Google plans to build self-driving car

Google unveiled plans to build its own self-driving car -- minus the steering wheel -- that it hopes to begin testing in the coming months.
"They won't have a steering wheel, accelerator pedal, or brake pedal... because they don't need them. Our software and sensors do all the work," Google's Chris Urmson said in a blog post late Tuesday.
Urmson, who directs the self-driving car project, said Google plans to build about 100 prototypes, "and later this summer, our safety drivers will start testing early versions of these vehicles that have manual controls."
He added, "If all goes well, we'd like to run a small pilot program here in California in the next couple of years."
For Google, the car marks a shift away from adapting vehicles made by others in its quest to pioneer individual transport that needs only a stop-and-go function.
- 'What should be different?' -
"It was inspiring to start with a blank sheet of paper and ask, 'What should be different about this kind of vehicle?'" the post said.
The top speed of the battery-powered prototypes will be 25 miles (40 kilometers) per hour and are designed for utility, not luxury.
"We'll have two seats (with seatbelts), a space for passengers' belongings, buttons to start and stop, and a screen that shows the route -- and that's about it," Urmson said.
The blog post shows a photo of a prototype and an artist's rendering -- both rounded, bug-looking vehicles.
"We took a look from the ground up of what a self-driving car would look like," Google co-founder Sergey Brin told the Re/code conference in Rancho Palos Verdes, California.
"The reason I'm so excited about these prototypes and the self-driving car project in general is the ability to change the world and the community around you," Brin added.
Brin said Google is likely "to partner with a lot of companies" on the project, but declined to elaborate.
Until now Google has been re-fitting Lexus and Honda cars to work as self-driving ones.
Richard Wallace, who heads transportation systems analysis at the Michigan-based Center for Automotive Research, said Google's effort may accelerate the drive for autonomous vehicles.
"This certainly excites the imagination, and it makes it a lot more real to the public," Wallace told AFP.
"It also prompts some others to step up and it shows a fair amount of commitment by Google to figure out the manufacturing game."
Several automakers have been working on autonomous or semi-autonomous features for cars, such as self-parking, but no fully autonomous car has come to market.
A January report by the research firm IHS said self-driving cars could start hitting highways by 2025 and number as many as 35 million globally by 2035.
- Tech-sector vehicles -
Wallace said the market is now shifting and that Google's actions may bring other nontraditional firms into the auto sector.
"I wouldn't be surprised if Apple formed a partnership with a car company" for a similar project, Wallace said.
Roger Kay, analyst with Endpoint Technologies Associates, agreed that Google is shaking up the sector.
"It looks as if the technology is coming to fruition faster than the public is ready to accept it, which is a bit surprising," Kay told AFP.
He added that the new technology needs a company outside the auto sector to make it happen quickly.
"My sense is that if Google wants to do it right, they have to do it themselves," he said.
"The auto companies want tomorrow to look like yesterday.

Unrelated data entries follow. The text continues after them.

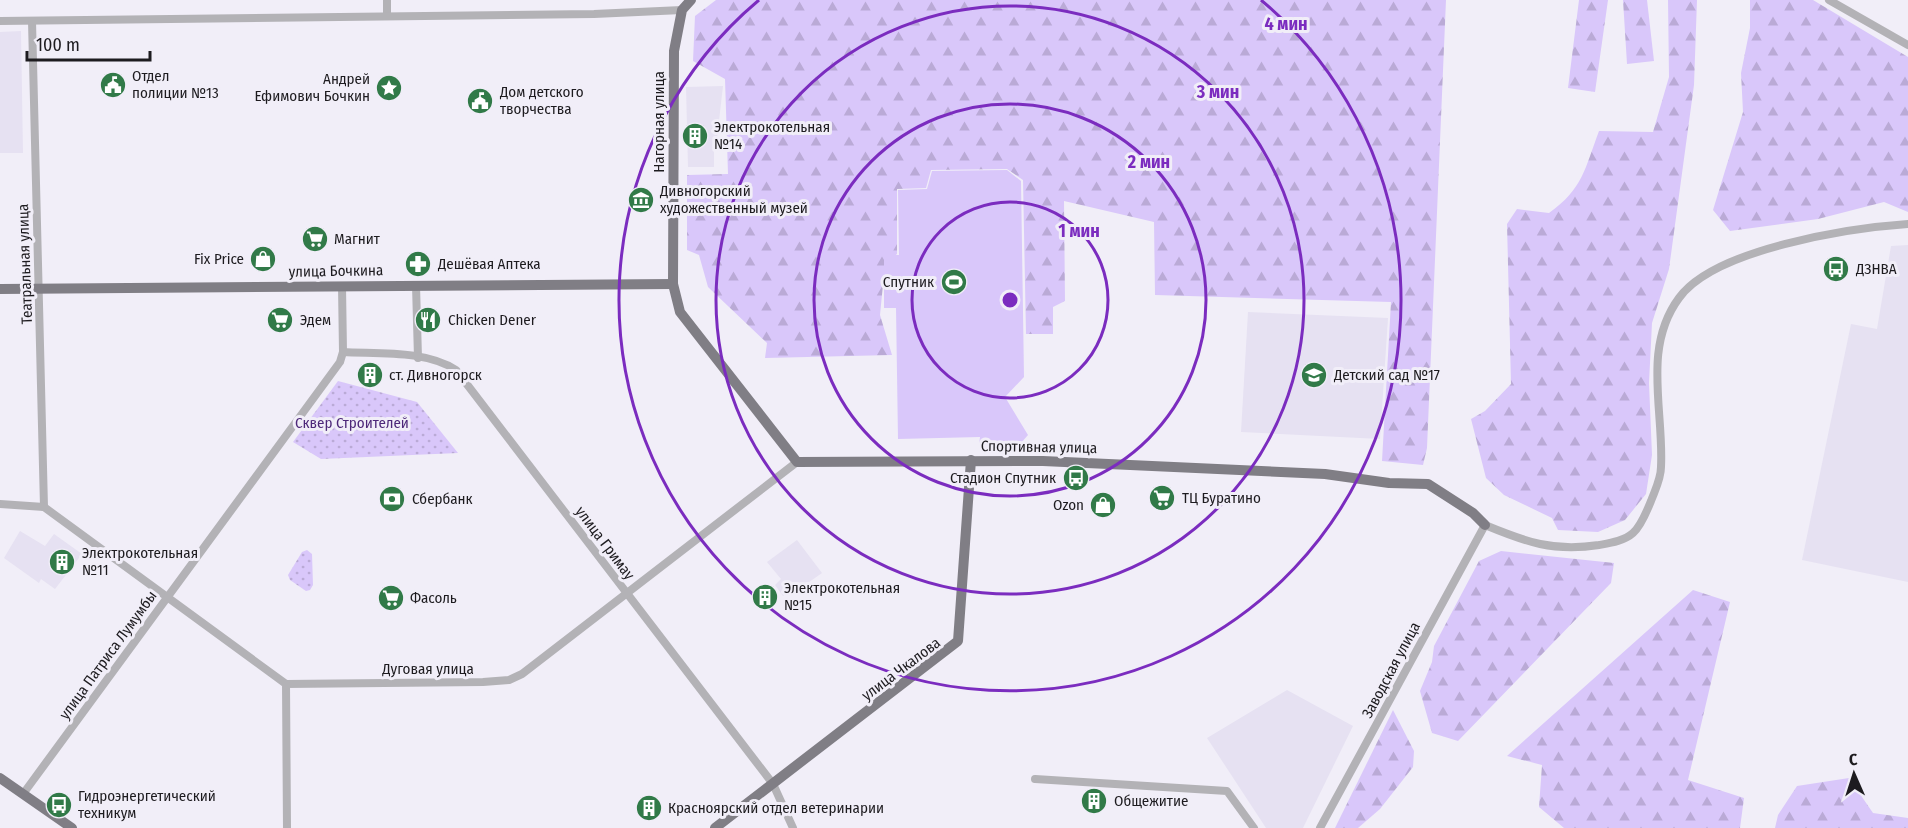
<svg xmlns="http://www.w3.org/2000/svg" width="1908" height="828" font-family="'Fira Sans Condensed',sans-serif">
<defs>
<pattern id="grass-dots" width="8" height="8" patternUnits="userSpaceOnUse" patternTransform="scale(1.5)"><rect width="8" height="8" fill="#d9c7fa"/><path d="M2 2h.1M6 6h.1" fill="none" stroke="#baaad6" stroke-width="1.8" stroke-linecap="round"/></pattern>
<pattern id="forest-firs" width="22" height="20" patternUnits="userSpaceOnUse" patternTransform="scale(1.5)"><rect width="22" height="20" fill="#d9c7fa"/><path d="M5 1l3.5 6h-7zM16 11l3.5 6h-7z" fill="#baaad6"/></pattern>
</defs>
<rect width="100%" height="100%" fill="#f1eef8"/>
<g fill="#e6e1f2">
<polygon points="21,31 23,153 0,153 0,32"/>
<polygon points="723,86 716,147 714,149 714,167 688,167 686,87"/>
<polygon points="1908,245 1908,582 1802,560 1851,324 1877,329 1891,246"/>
<polygon points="1248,312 1388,318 1380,439 1241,432"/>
<polygon points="20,531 45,546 54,534 82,554 55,589 41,579 39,583 4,558"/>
<polygon points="797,540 822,573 792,594 790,591 783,596 775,585 781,579 767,562"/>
<polygon points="1287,690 1353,726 1303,828 1266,828 1207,738"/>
</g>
<g fill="url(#grass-dots)">
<polygon points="338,381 417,402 458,453 321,459 293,442"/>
<polygon points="307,550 312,554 313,585 310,590 306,591 290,580 288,575 302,552"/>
</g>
<g fill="url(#forest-firs)">
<polygon points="716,0 1446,0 1427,448 1423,465 1382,461 1391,302 1155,295 1154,222 1064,201 1065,301 1053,307 1053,334 1026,334 1023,180 1007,169 931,170 926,188 897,189 897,254 885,264 880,315 892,355 765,358 767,343 708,287 699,255 687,250 687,175 728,174 725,79 693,61 695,16"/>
<polygon points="1579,0 1608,0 1595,92 1568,88"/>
<polygon points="1623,0 1647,0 1654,61 1627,64"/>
<path d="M1668 0H1697L1694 85 1669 269 1652 323 1649 383 1652 455 1646 494 1625 520 1598 532 1558 530 1552 518 1504 495 1486 478 1471 419 1485 411 1511 384 1507 224 1517 209 1549 213C1583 189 1585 168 1599 131L1653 132 1669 77Z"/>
<polygon points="1750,0 1813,0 1908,57 1908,212 1884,202 1818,219 1730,231 1713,210 1743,112 1741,73 1750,28"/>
<polygon points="1501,551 1614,563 1611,583 1458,741 1432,733 1420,691 1432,662 1434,646 1479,561"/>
<polygon points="1693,590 1730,602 1688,780 1744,798 1740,828 1564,828 1539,807 1542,765 1507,756"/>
<polygon points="1393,710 1414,751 1413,767 1380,809 1358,828 1335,828"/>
<polygon points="1849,778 1873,813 1908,818 1908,828 1775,828 1778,815 1797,786"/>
</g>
<polygon fill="#d9c7fa" points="1007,170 1021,181 1024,377 1005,397 1028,435 1021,443 979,445 980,437 898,439 896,308 884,308 884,255 899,255 898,190 927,189 932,171"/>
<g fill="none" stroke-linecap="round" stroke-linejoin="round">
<g stroke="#b3b2b6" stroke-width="8">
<polyline points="1829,0 1908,45"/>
<polyline points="387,16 387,0"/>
<polyline points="0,21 594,14 682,10"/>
<polyline points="32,21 44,507"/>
<polyline points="416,285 418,358"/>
<path d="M343 352C378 354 426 350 456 370L773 784 793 828"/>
<polyline points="0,504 44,507 286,684 483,682 509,680 522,674 797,462"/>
<polyline points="286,684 287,828"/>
<polyline points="1035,779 1227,791 1254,828"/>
<polyline points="23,794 340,362 343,352 342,286"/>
<path d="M1320 828 1485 525C1526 542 1553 552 1599 545 1610 543 1624 541 1633 533 1641 526 1647 511 1651 501 1655 490 1661 479 1661 467 1664 410 1642 348 1679 298 1714 249 1849 228 1908 224"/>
</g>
<g stroke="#807e85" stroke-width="10">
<polyline points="691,0 682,10 674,51 673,284 680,312 797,462 1043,461 1325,474 1389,483 1428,484 1473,513 1485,525"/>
<polyline points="0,289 673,284"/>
<polyline points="0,778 72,828"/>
<polyline points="715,828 958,641 971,460"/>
</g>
</g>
<g fill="none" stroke="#7b2cbf" stroke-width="3">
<circle cx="1010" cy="300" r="98"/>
<circle cx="1010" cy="300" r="196"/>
<circle cx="1010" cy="300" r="294"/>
<path d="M1261 0A391 391 0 1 1 759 0"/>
</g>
<defs>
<g id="civic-disc" transform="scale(1.35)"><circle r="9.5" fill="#317a48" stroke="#f1eef8"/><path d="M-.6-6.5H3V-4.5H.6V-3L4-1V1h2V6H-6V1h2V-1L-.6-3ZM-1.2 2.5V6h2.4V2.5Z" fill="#fff"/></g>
<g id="sight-disc" transform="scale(1.35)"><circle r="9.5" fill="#317a48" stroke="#f1eef8"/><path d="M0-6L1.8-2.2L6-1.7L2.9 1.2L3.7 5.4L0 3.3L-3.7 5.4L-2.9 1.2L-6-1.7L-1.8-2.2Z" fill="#fff"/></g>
<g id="building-disc" transform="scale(1.35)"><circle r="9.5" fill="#317a48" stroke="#f1eef8"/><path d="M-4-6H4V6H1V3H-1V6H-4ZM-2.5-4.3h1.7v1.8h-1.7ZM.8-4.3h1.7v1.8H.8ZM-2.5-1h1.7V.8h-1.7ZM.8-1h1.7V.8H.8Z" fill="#fff"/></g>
<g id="museum-disc" transform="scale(1.35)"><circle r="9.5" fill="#317a48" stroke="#f1eef8"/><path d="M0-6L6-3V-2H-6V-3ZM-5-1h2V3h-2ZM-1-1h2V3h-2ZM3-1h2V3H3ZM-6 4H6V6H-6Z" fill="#fff"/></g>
<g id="supermarket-disc" transform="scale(1.35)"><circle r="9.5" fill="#317a48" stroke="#f1eef8"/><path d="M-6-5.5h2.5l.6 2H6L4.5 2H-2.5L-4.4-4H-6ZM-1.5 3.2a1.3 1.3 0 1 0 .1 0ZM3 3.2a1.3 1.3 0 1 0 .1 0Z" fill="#fff"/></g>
<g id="shop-disc" transform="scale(1.35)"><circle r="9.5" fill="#317a48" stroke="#f1eef8"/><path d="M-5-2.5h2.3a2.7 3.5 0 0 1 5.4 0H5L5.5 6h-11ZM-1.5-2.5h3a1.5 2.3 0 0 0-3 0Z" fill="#fff"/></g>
<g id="pharmacy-disc" transform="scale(1.35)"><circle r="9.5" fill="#317a48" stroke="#f1eef8"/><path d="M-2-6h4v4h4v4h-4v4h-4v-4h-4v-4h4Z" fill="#fff"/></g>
<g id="bus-disc" transform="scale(1.35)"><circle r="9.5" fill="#317a48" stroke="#f1eef8"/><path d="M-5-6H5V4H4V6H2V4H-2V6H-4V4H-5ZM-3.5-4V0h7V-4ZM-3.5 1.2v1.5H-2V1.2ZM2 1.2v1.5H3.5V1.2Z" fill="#fff"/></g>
<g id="stadium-disc" transform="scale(1.35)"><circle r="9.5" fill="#317a48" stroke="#f1eef8"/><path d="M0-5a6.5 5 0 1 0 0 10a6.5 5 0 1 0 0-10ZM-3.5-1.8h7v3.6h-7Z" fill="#fff"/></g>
<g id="restaurant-disc" transform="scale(1.35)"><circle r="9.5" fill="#317a48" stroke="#f1eef8"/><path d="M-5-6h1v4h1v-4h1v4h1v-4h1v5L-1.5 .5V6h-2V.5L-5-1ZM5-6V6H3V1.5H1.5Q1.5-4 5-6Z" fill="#fff"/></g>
<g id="school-disc" transform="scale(1.35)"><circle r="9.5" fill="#317a48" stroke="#f1eef8"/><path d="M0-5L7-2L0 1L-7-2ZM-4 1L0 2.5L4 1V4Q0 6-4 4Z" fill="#fff"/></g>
<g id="bank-disc" transform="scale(1.35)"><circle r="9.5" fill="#317a48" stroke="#f1eef8"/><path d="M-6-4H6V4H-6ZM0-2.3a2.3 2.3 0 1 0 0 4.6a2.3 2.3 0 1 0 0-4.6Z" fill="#fff"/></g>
</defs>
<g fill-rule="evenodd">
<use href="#civic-disc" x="113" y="85"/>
<use href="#sight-disc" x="389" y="88"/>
<use href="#civic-disc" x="480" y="101"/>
<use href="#building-disc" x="695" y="136"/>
<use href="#museum-disc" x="641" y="200"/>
<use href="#supermarket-disc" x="315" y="239"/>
<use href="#shop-disc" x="263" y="259"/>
<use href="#pharmacy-disc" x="418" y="264"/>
<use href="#bus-disc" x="1836" y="269"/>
<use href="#stadium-disc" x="954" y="282"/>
<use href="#supermarket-disc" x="280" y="320"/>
<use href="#restaurant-disc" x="428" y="320"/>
<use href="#building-disc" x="370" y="375"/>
<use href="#school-disc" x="1314" y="375"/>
<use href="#bus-disc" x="1076" y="478"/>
<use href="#supermarket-disc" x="1162" y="498"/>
<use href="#bank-disc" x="392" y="499"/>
<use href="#shop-disc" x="1103" y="505"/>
<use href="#building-disc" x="62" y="562"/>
<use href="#building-disc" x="765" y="597"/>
<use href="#supermarket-disc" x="391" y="598"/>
<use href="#building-disc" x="1094" y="801"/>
<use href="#bus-disc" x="59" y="805"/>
<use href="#building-disc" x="649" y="808"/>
</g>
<g text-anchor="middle" stroke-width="6" stroke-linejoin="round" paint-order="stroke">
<g font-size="15" fill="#1d1b1f" stroke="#f1eef8" text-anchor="start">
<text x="132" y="81">Отдел<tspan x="132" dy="17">полиции №13</tspan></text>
<text x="370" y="84" text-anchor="end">Андрей<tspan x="370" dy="17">Ефимович Бочкин</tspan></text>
<text x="500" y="97">Дом детского<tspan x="500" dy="17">творчества</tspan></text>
<text x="714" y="132">Электрокотельная<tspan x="714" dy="17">№14</tspan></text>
<text x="660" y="196">Дивногорский<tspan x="660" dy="17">художественный музей</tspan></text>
<text x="334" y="244">Магнит</text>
<text x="244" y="264" text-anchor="end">Fix Price</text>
<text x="438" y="269">Дешёвая Аптека</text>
<text x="1856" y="274">ДЗНВА</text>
<text x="934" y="287" text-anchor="end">Спутник</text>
<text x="300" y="325">Эдем</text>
<text x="448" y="325">Chicken Dener</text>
<text x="389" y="380">ст. Дивногорск</text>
<text x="1334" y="380">Детский сад №17</text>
<text x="1056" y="483" text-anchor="end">Стадион Спутник</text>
<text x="1182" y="503">ТЦ Буратино</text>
<text x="412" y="504">Сбербанк</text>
<text x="1084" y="510" text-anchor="end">Ozon</text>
<text x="82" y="558">Электрокотельная<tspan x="82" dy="17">№11</tspan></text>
<text x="784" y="593">Электрокотельная<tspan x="784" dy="17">№15</tspan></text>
<text x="410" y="603">Фасоль</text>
<text x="78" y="801">Гидроэнергетический<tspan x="78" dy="17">техникум</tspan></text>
<text x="1114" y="806">Общежитие</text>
<text x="668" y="813">Красноярский отдел ветеринарии</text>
</g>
<g font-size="15" fill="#1d1b1f" stroke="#f1eef8">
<text transform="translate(659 122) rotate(-90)" y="5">Нагорная улица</text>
<text transform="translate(25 264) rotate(-92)" y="5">Театральная улица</text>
<text transform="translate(336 271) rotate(-1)" y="5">улица Бочкина</text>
<text transform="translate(1039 447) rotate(1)" y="5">Спортивная улица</text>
<text transform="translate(605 543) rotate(53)" y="5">улица Гримау</text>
<text transform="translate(108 655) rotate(-54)" y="5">улица Патриса Лумумбы</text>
<text x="428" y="674">Дуговая улица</text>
<text transform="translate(901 669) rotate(-37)" y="5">улица Чкалова</text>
<text transform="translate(1391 670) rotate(-62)" y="5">Заводская улица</text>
</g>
<g font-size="15" fill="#4d2879" stroke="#f1eef8">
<text x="352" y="428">Сквер Строителей</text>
</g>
</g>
<circle cx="1010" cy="300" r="9" fill="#7b2cbf" stroke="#f1eef8" stroke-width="3"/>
<g font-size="18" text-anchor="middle" font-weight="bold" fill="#7b2cbf" stroke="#f1eef8" stroke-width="6" stroke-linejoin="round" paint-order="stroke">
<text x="1286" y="30">4 мин</text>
<text x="1218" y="98">3 мин</text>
<text x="1149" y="168">2 мин</text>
<text x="1079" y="237">1 мин</text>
</g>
<g transform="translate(1854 774) rotate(357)" stroke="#f1eef8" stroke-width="4.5" paint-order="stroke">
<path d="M0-4.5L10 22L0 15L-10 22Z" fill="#1d1b1f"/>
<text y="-9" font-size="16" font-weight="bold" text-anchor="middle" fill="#1d1b1f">С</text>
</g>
<path d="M27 51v9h123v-9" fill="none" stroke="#1d1b1f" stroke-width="3"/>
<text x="36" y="51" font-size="18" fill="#1d1b1f" stroke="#f1eef8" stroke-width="4.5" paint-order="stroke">100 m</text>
</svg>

They want to incorporate new things but don't want to change the essential equation."
Kay said that he believes consumers will eventually embrace the technology because "it's liberating."
"I can't wait for this. I hate driving," he said.
"But also, individual human beings make suboptimal decisions all the time... driving seems complicated but it can be broken down into very simple stimulus reactions, and that lends itself beautifully to computers."